3. thenzengineer Thread Starter New Member

Aug 28, 2006
4
0
Taking a stab I calculate the value as 500kOhms approx. As that would make the output voltage to drop from 3.6Vpp to 1.8Vpp. I did it using ratios since I know adding a 220k dropped it by 0.8V and by adding a 480k it would drop by 1.6V and I want 1.8V which is half of 3.6Vpp

4. thenzengineer Thread Starter New Member

Aug 28, 2006
4
0
The other way I could think about is by forgetting the practical method and by using simple concepts -

Gain of the amp is 3.6/0.420 = 8.57

So when output is 2.8, input is 2.8/8.57 = 0.327 volts

I'm going to assume the 470 ohm resistor is small compared to the input impedance.

so the drop across the 220k is 420-327mv or 93mV
I = 93mV/220k = 0.423µA
Input R = 327mV/0.423µA = 773kohm

But this does not seem to add up with the practical method I was taught.

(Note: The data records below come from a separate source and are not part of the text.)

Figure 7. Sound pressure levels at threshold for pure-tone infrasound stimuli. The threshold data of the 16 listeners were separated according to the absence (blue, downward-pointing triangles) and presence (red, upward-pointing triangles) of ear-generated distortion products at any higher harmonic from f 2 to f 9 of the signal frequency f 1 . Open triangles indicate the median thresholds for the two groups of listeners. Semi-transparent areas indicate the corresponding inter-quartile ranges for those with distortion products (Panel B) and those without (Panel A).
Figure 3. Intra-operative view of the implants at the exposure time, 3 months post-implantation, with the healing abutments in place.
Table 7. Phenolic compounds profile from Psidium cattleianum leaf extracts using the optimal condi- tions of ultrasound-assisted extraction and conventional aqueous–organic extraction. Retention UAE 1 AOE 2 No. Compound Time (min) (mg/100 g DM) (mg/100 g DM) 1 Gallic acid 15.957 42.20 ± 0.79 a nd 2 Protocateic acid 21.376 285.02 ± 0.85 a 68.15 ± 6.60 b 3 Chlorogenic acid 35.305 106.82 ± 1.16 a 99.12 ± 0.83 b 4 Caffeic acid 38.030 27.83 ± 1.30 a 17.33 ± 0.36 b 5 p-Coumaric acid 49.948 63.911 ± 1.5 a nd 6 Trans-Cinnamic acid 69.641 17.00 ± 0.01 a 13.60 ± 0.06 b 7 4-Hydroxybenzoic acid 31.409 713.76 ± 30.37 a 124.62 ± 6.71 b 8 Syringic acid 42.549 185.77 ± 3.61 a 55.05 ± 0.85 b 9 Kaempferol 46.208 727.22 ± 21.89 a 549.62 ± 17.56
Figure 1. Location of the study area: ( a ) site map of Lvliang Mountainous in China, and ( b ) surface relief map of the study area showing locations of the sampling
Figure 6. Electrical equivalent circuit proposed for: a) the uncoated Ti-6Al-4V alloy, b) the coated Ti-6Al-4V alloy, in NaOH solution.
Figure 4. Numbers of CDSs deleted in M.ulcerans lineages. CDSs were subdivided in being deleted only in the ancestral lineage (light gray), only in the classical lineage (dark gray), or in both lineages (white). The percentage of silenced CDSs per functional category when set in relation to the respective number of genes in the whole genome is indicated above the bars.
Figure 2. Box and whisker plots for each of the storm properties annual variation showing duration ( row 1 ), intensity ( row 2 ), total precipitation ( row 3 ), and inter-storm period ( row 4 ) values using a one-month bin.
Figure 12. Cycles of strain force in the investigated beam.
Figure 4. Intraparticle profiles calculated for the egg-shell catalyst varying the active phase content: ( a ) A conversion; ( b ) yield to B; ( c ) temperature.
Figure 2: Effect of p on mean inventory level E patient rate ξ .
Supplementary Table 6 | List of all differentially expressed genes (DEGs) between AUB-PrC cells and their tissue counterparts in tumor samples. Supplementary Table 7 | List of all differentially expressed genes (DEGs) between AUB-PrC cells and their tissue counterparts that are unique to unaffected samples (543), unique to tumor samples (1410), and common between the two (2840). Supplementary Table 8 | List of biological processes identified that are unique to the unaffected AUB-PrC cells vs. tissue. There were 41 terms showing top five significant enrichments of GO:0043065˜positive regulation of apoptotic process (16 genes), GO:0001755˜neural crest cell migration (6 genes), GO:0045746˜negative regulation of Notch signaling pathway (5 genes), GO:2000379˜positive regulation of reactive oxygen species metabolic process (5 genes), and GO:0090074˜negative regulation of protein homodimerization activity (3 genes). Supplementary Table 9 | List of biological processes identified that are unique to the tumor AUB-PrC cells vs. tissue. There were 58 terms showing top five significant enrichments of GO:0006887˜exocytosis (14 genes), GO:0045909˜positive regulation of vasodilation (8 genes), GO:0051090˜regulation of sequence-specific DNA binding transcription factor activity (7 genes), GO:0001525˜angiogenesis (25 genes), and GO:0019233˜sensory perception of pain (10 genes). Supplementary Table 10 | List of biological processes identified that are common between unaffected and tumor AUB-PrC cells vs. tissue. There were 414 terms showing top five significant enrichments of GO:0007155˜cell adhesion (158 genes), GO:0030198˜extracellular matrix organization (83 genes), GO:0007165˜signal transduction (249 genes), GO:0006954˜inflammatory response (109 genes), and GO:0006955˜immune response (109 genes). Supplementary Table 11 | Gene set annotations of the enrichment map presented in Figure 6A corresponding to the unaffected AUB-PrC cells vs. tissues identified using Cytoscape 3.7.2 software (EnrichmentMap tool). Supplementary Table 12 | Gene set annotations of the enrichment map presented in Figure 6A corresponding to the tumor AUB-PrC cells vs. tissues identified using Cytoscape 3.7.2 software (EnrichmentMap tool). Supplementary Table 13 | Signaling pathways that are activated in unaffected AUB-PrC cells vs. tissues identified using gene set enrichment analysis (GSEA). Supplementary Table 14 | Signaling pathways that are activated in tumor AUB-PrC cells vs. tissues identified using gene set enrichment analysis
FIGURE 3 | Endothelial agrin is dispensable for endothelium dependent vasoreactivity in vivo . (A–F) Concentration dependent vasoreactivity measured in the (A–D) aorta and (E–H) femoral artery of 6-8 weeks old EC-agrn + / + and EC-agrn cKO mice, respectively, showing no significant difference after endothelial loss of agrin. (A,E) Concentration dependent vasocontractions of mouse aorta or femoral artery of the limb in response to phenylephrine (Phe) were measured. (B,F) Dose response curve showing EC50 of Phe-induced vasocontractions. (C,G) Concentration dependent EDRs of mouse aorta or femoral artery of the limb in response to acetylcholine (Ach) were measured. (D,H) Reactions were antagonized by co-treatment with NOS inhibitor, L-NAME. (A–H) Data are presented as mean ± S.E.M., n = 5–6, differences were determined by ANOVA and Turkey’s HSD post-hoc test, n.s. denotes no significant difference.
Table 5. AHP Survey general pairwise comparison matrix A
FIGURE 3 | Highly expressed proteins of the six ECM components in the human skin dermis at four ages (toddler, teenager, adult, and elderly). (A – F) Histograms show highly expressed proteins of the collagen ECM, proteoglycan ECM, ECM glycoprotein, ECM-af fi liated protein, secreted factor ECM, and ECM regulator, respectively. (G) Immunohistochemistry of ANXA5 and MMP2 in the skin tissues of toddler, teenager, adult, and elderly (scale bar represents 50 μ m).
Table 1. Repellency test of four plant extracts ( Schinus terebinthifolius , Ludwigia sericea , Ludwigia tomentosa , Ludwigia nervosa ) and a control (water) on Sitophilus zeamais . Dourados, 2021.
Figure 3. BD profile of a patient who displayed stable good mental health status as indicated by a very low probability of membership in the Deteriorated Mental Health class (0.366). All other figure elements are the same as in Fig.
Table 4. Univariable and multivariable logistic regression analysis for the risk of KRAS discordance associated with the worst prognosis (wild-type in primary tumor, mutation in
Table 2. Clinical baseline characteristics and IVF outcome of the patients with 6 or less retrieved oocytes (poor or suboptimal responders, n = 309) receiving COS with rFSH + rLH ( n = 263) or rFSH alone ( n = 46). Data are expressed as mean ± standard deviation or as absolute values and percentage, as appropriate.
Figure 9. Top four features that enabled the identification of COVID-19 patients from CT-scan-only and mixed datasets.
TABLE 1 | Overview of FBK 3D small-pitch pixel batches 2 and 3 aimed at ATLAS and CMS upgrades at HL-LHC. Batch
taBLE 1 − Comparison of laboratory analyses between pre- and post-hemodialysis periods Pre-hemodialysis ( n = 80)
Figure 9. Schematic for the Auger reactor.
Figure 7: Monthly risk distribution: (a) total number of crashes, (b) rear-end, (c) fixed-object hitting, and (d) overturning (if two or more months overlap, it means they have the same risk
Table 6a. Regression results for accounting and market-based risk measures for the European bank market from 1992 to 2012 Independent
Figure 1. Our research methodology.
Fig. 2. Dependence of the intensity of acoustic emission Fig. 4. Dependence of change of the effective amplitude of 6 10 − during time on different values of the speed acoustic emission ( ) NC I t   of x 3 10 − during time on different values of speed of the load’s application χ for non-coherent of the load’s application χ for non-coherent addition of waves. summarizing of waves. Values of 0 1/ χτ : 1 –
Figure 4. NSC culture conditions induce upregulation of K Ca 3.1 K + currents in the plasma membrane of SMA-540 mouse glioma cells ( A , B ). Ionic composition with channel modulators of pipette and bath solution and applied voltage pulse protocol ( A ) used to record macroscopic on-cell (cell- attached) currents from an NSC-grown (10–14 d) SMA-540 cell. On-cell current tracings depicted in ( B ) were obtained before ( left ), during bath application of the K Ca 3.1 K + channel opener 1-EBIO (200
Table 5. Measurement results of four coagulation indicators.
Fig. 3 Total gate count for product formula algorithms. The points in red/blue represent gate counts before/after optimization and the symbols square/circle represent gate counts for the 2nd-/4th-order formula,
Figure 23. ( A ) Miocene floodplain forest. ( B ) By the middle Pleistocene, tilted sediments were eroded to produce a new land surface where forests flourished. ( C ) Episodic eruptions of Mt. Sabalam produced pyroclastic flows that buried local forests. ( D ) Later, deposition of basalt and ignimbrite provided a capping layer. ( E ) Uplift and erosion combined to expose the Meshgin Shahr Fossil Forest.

5. hgmjr Retired Moderator

Jan 28, 2005
9,029
219
You have the right idea about using ratios however you need to take another look at your calculations.

The amplifier's input resistance together with the series input resistance of 220K form a voltage divider. The amount of attenuation of the input signal introduced by this voltage divider is related to the ratio of the attenuation on the output with and without the series input resistor.

hgmjr

6. hgmjr Retired Moderator

Jan 28, 2005
9,029
219
The value of 773Kohms you have obtain, while not exactly the same as mine, is quite close to the one I got. The method you have used is a reasonable one.